Blake se agachou cuidadosamente, dando espaço para eles.

— Eu sou Blake — disse. — Sei que vocês aprenderam algo importante ontem. Sinto muito que tenha acontecido assim. Eu não sabia de vocês, mas deveria ter escutado sua mãe.


Oliver o estudou.

— Você é nosso pai?

— Sim.

— Quer ser?


A voz de Blake se quebrou.

— Mais do que sei explicar.


Noah sussurrou:

— Você vai fazer a mamãe chorar?


Blake olhou para Emma, depois para ele.

— Não. Não de propósito.


Na hora seguinte, os meninos o questionaram com brutal honestidade. Ele tinha escadas? Comia cereal? Conseguia fazer panquecas? Ele escutou cada pergunta como se importasse mais que qualquer negócio de sua vida.


Noah eventualmente se sentou ao lado dele. Ethan falou alto sobre dinossauros. Oliver permaneceu cauteloso, observando tudo.


Quando a hora terminou, Blake não discutiu.

— Obrigado por me deixarem conhecê-los — disse ele aos meninos.


Ethan disse:

— Você pode vir de novo se a mamãe deixar.


Noah sussurrou:

— Tchau.


Aquela única palavra quase o quebrou.


Antes de Emma ir embora, Blake entregou-lhe um documento dobrado.


“Eu consegui registros daquele ano”, disse ele. “Marissa não estava agindo sozinha.”


Emma leu o papel.

Autorização de pagamento aprovada: Charles Winters.

Seu pai.


A voz de Blake era sombria. “Seu pai pagou trezentos mil dólares a Marissa depois que ela impediu você de me ver.”


Emma ficou gelada.


Seu pai tinha a ajudado após o divórcio. Ele comprou sua townhouse por meio de um fundo fiduciário. Organizou médicos. A protegeu durante a gravidez.


Ou pelo menos era isso que ela acreditava.

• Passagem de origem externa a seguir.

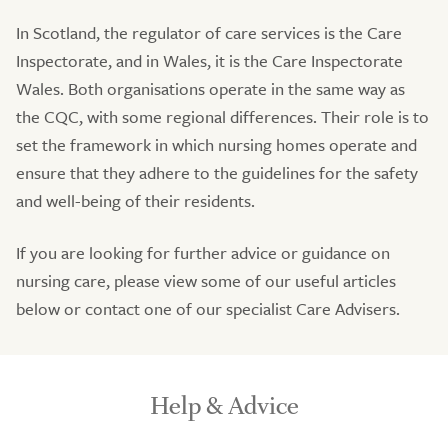
In Scotland, the regulator of care services is the Care
Inspectorate, and in Wales, it is the Care Inspectorate
Wales. Both organisations operate in the same way as
the CQC, with some regional differences. Their role is to
set the framework in which nursing homes operate and
ensure that they adhere to the guidelines for the safety
and well-being of their residents.
If you are looking for further advice or guidance on
nursing care, please view some of our useful articles
below or contact one of our specialist Care Advisers.
Help & Advice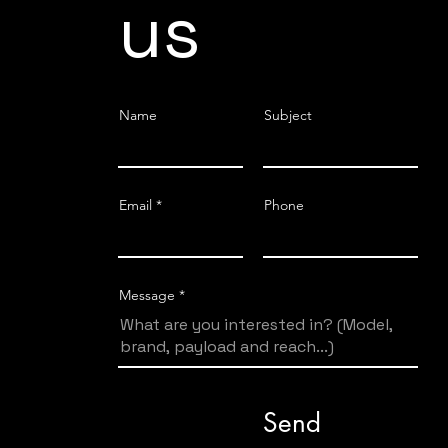
us
Name
Subject
Email
Phone
Message
Send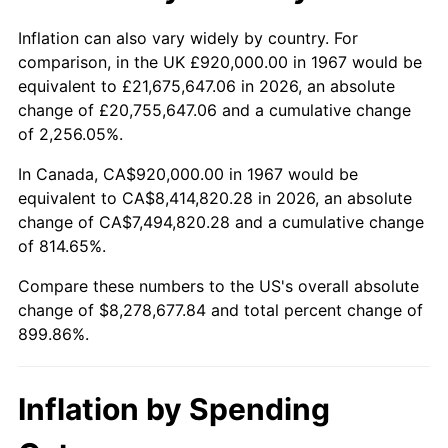
2020
$7,128,944.11
1.23%
Inflation can also vary widely by country. For
comparison, in the UK £920,000.00 in 1967 would be
2021
$7,463,848.90
4.70%
equivalent to £21,675,647.06 in 2026, an absolute
change of £20,755,647.06 and a cumulative change
2022
$8,061,178.64
8.00%
of 2,256.05%.
2023
$8,392,993.81
4.12%
In Canada, CA$920,000.00 in 1967 would be
equivalent to CA$8,414,820.28 in 2026, an absolute
2024
$8,635,755.04
2.89%
change of CA$7,494,820.28 and a cumulative change
of 814.65%.
2025
$8,874,461.54
2.76%
Compare these numbers to the US's overall absolute
2026
$9,198,677.84
3.65%*
change of $8,278,677.84 and total percent change of
899.86%.
* Compared to previous annual rate. Not final.
See
inflation summary
for latest 12-month
trailing value.
Inflation by Spending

Então seu telefone vibrou.


Pai: Não confie em Blake. Ele sabe menos do que pensa.


Outra mensagem chegou com uma foto.


Marissa estava em frente a uma clínica privada com o pai de Emma.


Ao lado deles estava Daniel Reyes.


O conselheiro genético que todos acreditavam ter morrido quatro anos atrás.


Mas a foto era datada de três semanas antes.


Daniel estava vivo.


Emma olhou para Blake.

“Daniel não está morto”, sussurrou ela. “E meu pai sabe onde ele está.”


Do outro lado do parque, seus filhos riam inocentemente.


Mas o passado se abriu sob seus pés.


E, desta vez, não era um simples mal-entendido.